◆ Your tasks:
1: List every person named in the report on Bhuiyan's arrest.
2: Continue the report on Bhuiyan's arrest, starting after its final sentence.

◆ Given text:
• • • •

Bhuiyan’s family claimed he was at home in Comilla at the time of Samad’s murder.

“I remember we were watching a television report on the blogger killing. He told me: ‘Another blogger is killed. Where we are heading towards?'” said Tasnim.

“My husband did not leave Comilla during March and April,” she said.

Rejecting the family claims, Deputy Commissioner Masudur Rahman, spokesperson of the Dhaka Metropolitan Police, said police picked up Bhuiyan on Sunday in Dhaka.

“The allegations made by the family are not true,” he told Al Jazeera. “When killers commit any offence, they try to escape the situation.”

‘Secret detentions’

The family said in the subsequent months after the May arrest they had met authorities many times, but no one had provided any information on Bhuiyan’s whereabouts.

• • • •

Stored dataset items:

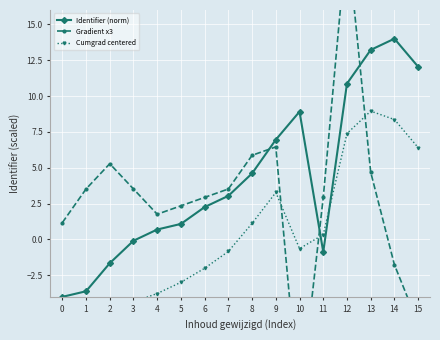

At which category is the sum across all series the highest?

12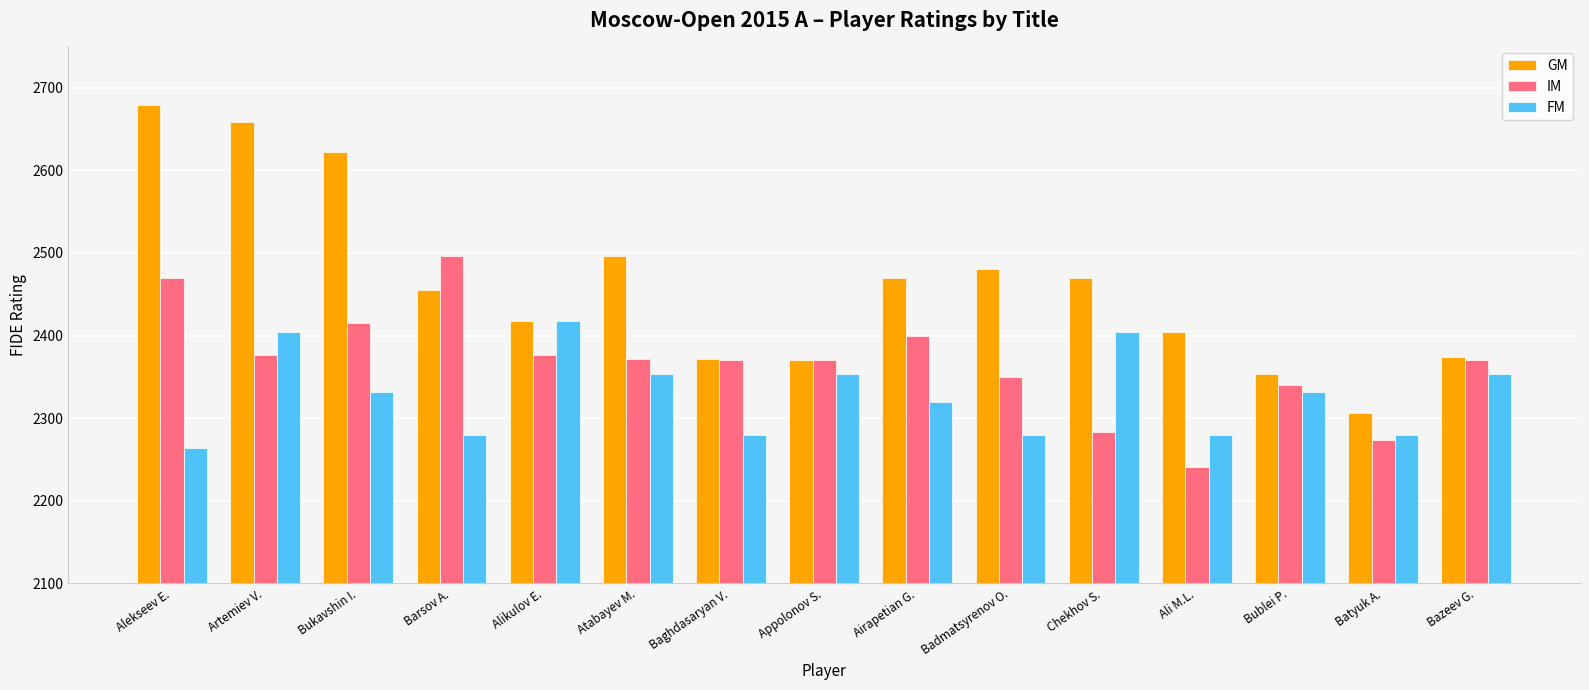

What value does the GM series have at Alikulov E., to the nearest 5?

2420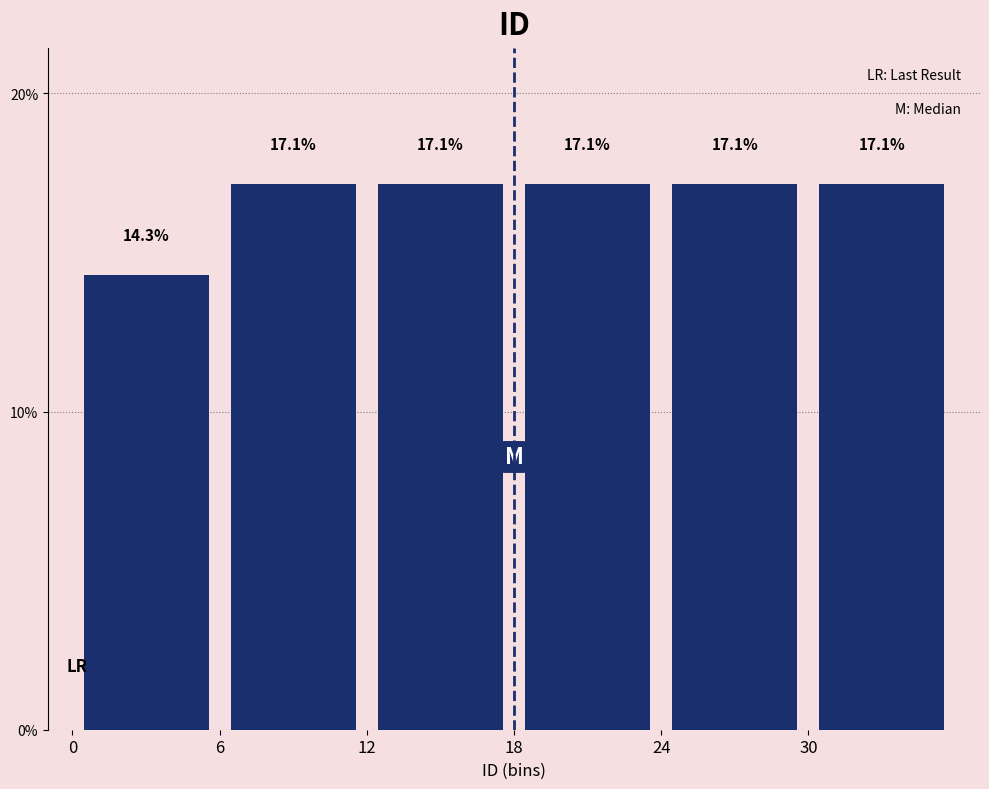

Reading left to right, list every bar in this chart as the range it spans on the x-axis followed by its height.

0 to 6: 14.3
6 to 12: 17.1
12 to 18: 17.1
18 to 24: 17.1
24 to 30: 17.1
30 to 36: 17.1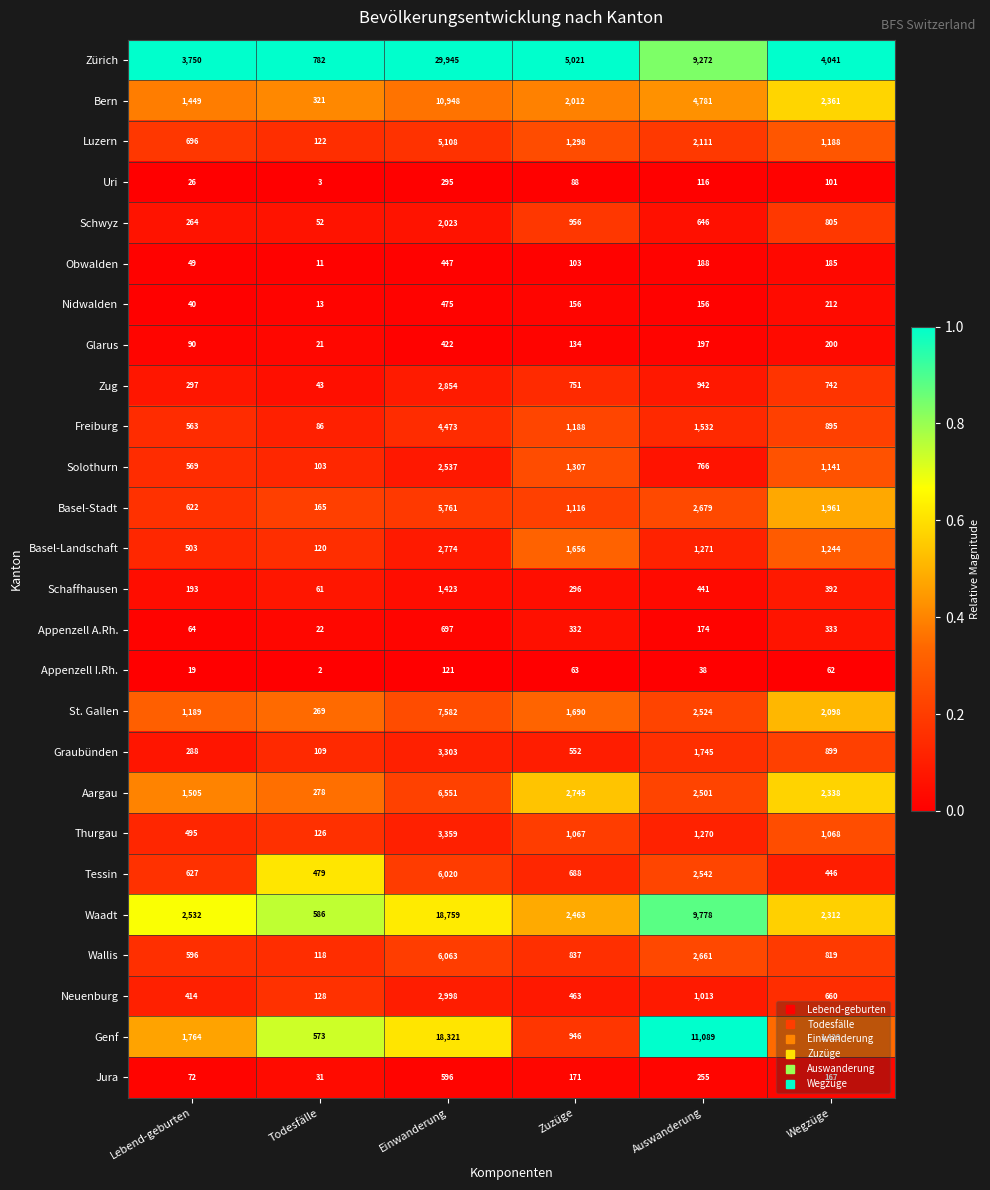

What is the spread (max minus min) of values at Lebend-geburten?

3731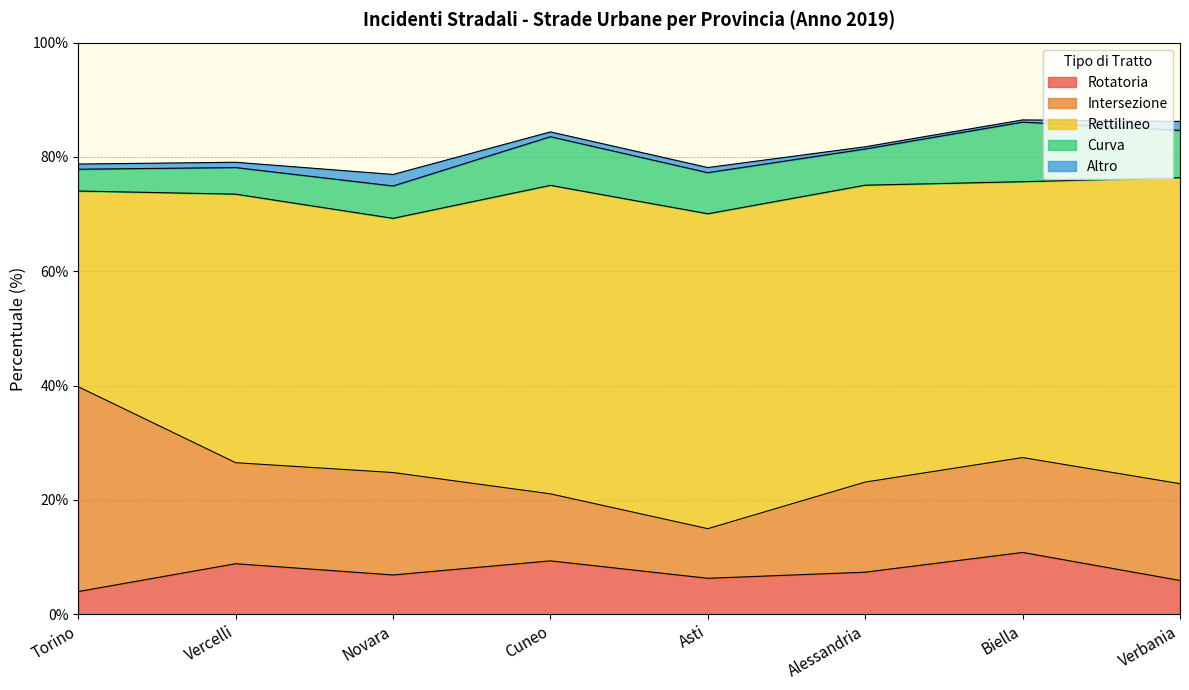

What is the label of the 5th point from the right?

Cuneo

• • • •

◆ Answer section:
1: Bhuiyan, Samad, Tasnim, Masudur Rahman

2:
Bhuiyan’s uncle Sadek Bhuiyan, local member of the ruling Awami League Party, told Al Jazeera that police officials told him the operation was carried out by members of Dhaka’s counter-terrorism unit.

Reports of secret detentions targeting opposition activists and alleged criminals have become increasingly common in Bangladesh.

Following a July attack on an upmarket Dhaka restaurant, where fighters claiming links to the Islamic State of Iraq and the Levant (ISIL, also known as ISIS) group killed 20 guests, the Bangladesh government has ramped up its counter-terrorism activities.

Since then, there have been no further attacks in the country.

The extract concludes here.